All of these natural factors are critical to ecosystem health. They are not processes that should be limited or suppressed.
The idea that a reduction of fuels will reduce mortality, neglects to count the number of trees killed by the mastication process. Many young trees are destroyed, which alters the age structure of the stand. This can have negative consequences because some natural mortality sources are age-dependent.
For instance, bark beetles usually attack larger trees.

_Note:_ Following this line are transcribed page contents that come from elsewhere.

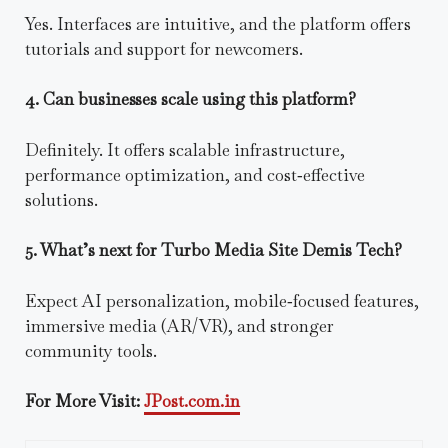
Yes. Interfaces are intuitive, and the platform offers
tutorials and support for newcomers.
4. Can businesses scale using this platform?
Definitely. It offers scalable infrastructure,
performance optimization, and cost‑effective
solutions.
5. What’s next for Turbo Media Site Demis Tech?
Expect AI personalization, mobile‑focused features,
immersive media (AR/VR), and stronger
community tools.
For More Visit:
JPost.com.in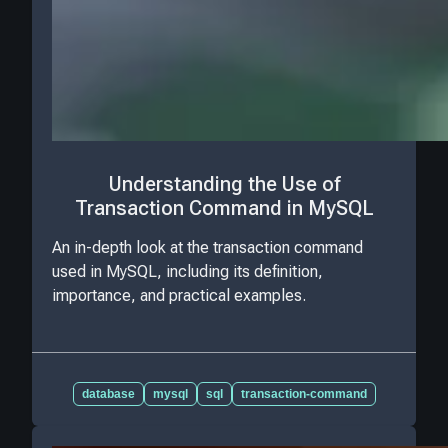
Understanding the Use of
Transaction Command in MySQL
An in-depth look at the transaction command
used in MySQL, including its definition,
importance, and practical examples.
database
mysql
sql
transaction-command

But if mastication has removed the small trees, you don’t have that younger age class to replace the trees killed by bark beetles.
CLAIMS THAT MASTICATION, THINNING, AND PRESCRIBE BURNS IMPROVES WILDLIFE HABITAT DEPENDS UPON WHICH SPECIFICS CONSIDERED
Removing fuels or reducing plant density to improve wildlife habitat is one of those generalizations that requires qualification.
If you are a woodpecker looking for a snag with bark beetles, removing such snags does not “improve” wildlife habitat. If you are a fish in a river that needs a log to slow the current, tree removal does not improve the habitat. Mastication does not improve wildlife habitat if you are a mule deer that needs bitterbrush or other shrubs for winter food.
Such statements are species-specific. Wildlife species that benefit from forest manipulation can be termed “generalists” because they are adapted to various habitats, including forest stand alterations.
Given the enormous amount of landscape that is typically manipulated on public and private lands, one can question whether we need more forests or plants favored by generalist species.
To the degree that any mastication occurs, it should be strategic, immediately adjacent to homes and communities, and limited to areas where it can be maintained year after year with the realization that, in all likelihood, it will not preclude the spread of a wildfire under extreme fire weather conditions.